=== Given records ===

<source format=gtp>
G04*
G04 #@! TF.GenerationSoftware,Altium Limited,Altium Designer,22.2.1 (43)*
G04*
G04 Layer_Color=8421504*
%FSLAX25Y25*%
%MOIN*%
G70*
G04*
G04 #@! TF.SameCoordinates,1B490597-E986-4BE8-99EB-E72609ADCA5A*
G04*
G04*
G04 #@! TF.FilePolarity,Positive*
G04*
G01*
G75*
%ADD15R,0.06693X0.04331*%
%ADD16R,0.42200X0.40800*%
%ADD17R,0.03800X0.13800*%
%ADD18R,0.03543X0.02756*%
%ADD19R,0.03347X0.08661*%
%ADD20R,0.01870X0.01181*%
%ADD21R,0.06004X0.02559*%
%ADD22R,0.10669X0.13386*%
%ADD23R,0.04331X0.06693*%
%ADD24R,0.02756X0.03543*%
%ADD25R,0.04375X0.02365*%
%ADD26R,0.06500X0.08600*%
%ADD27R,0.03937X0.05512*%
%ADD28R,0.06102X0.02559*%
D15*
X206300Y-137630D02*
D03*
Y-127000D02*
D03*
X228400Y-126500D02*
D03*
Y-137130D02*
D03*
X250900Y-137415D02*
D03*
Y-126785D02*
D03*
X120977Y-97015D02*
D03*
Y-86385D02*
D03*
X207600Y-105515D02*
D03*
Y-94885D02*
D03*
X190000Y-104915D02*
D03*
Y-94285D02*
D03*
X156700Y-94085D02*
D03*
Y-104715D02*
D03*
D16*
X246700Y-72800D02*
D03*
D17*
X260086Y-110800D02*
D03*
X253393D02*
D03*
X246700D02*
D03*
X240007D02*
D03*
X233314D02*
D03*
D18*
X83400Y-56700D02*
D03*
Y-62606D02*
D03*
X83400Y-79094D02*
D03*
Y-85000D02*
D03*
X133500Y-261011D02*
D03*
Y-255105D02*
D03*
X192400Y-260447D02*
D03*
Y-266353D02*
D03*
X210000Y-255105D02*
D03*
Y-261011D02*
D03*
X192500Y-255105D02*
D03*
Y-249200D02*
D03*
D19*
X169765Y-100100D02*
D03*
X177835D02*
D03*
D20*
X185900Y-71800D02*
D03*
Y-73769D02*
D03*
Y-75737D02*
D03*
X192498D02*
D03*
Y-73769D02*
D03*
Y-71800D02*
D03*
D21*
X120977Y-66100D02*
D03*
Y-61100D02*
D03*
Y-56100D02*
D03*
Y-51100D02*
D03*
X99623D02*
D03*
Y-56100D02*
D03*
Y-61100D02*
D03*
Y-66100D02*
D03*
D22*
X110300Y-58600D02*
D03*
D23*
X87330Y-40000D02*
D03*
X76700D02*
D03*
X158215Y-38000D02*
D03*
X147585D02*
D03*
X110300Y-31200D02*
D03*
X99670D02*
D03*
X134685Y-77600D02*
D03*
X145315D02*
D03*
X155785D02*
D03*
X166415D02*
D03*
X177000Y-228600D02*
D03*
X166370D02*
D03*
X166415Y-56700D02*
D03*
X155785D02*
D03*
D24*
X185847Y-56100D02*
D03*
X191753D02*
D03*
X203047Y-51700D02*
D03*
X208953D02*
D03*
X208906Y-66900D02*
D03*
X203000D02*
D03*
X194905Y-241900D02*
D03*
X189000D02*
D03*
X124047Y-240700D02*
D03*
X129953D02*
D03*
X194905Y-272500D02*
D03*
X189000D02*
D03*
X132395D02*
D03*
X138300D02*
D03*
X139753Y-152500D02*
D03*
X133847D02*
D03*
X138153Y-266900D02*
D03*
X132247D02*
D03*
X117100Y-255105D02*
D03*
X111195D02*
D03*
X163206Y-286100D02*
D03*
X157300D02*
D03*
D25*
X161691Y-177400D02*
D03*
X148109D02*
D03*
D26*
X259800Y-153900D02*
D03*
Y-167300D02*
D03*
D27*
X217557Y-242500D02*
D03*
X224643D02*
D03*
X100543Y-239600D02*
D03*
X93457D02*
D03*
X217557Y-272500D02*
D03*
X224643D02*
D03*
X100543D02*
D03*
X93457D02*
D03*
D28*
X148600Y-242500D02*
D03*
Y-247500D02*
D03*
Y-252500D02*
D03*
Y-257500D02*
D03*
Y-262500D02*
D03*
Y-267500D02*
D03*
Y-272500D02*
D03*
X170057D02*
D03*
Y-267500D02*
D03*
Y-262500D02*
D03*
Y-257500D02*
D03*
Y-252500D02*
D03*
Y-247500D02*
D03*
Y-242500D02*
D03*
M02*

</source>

===
=== Given records ===

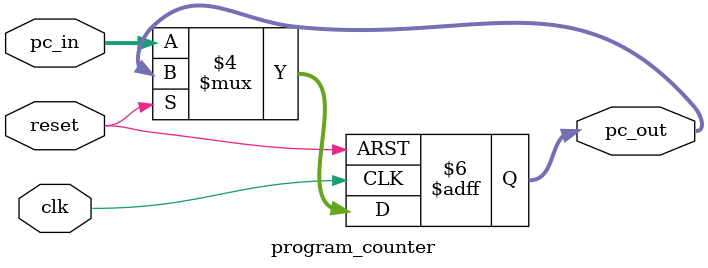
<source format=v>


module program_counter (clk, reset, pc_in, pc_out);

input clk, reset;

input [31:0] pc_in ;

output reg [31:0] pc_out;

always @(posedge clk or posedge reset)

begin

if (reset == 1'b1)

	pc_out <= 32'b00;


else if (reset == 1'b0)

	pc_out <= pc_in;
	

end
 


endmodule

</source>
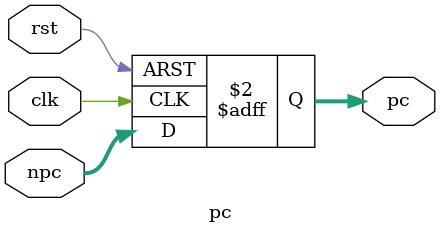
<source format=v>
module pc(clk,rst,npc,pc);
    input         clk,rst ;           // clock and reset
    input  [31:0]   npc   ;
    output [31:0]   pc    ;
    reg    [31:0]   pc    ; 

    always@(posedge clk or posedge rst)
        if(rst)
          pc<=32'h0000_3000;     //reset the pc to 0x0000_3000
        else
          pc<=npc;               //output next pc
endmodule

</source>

===

> About this task: As the answer, set down only the lines from the data above between the one holding "X177835D02*" and the one holding "X148600Y-242500D02*", inclusive, exactly as they read.

> Task result:
X177835D02*
D03*
D20*
X185900Y-71800D02*
D03*
Y-73769D02*
D03*
Y-75737D02*
D03*
X192498D02*
D03*
Y-73769D02*
D03*
Y-71800D02*
D03*
D21*
X120977Y-66100D02*
D03*
Y-61100D02*
D03*
Y-56100D02*
D03*
Y-51100D02*
D03*
X99623D02*
D03*
Y-56100D02*
D03*
Y-61100D02*
D03*
Y-66100D02*
D03*
D22*
X110300Y-58600D02*
D03*
D23*
X87330Y-40000D02*
D03*
X76700D02*
D03*
X158215Y-38000D02*
D03*
X147585D02*
D03*
X110300Y-31200D02*
D03*
X99670D02*
D03*
X134685Y-77600D02*
D03*
X145315D02*
D03*
X155785D02*
D03*
X166415D02*
D03*
X177000Y-228600D02*
D03*
X166370D02*
D03*
X166415Y-56700D02*
D03*
X155785D02*
D03*
D24*
X185847Y-56100D02*
D03*
X191753D02*
D03*
X203047Y-51700D02*
D03*
X208953D02*
D03*
X208906Y-66900D02*
D03*
X203000D02*
D03*
X194905Y-241900D02*
D03*
X189000D02*
D03*
X124047Y-240700D02*
D03*
X129953D02*
D03*
X194905Y-272500D02*
D03*
X189000D02*
D03*
X132395D02*
D03*
X138300D02*
D03*
X139753Y-152500D02*
D03*
X133847D02*
D03*
X138153Y-266900D02*
D03*
X132247D02*
D03*
X117100Y-255105D02*
D03*
X111195D02*
D03*
X163206Y-286100D02*
D03*
X157300D02*
D03*
D25*
X161691Y-177400D02*
D03*
X148109D02*
D03*
D26*
X259800Y-153900D02*
D03*
Y-167300D02*
D03*
D27*
X217557Y-242500D02*
D03*
X224643D02*
D03*
X100543Y-239600D02*
D03*
X93457D02*
D03*
X217557Y-272500D02*
D03*
X224643D02*
D03*
X100543D02*
D03*
X93457D02*
D03*
D28*
X148600Y-242500D02*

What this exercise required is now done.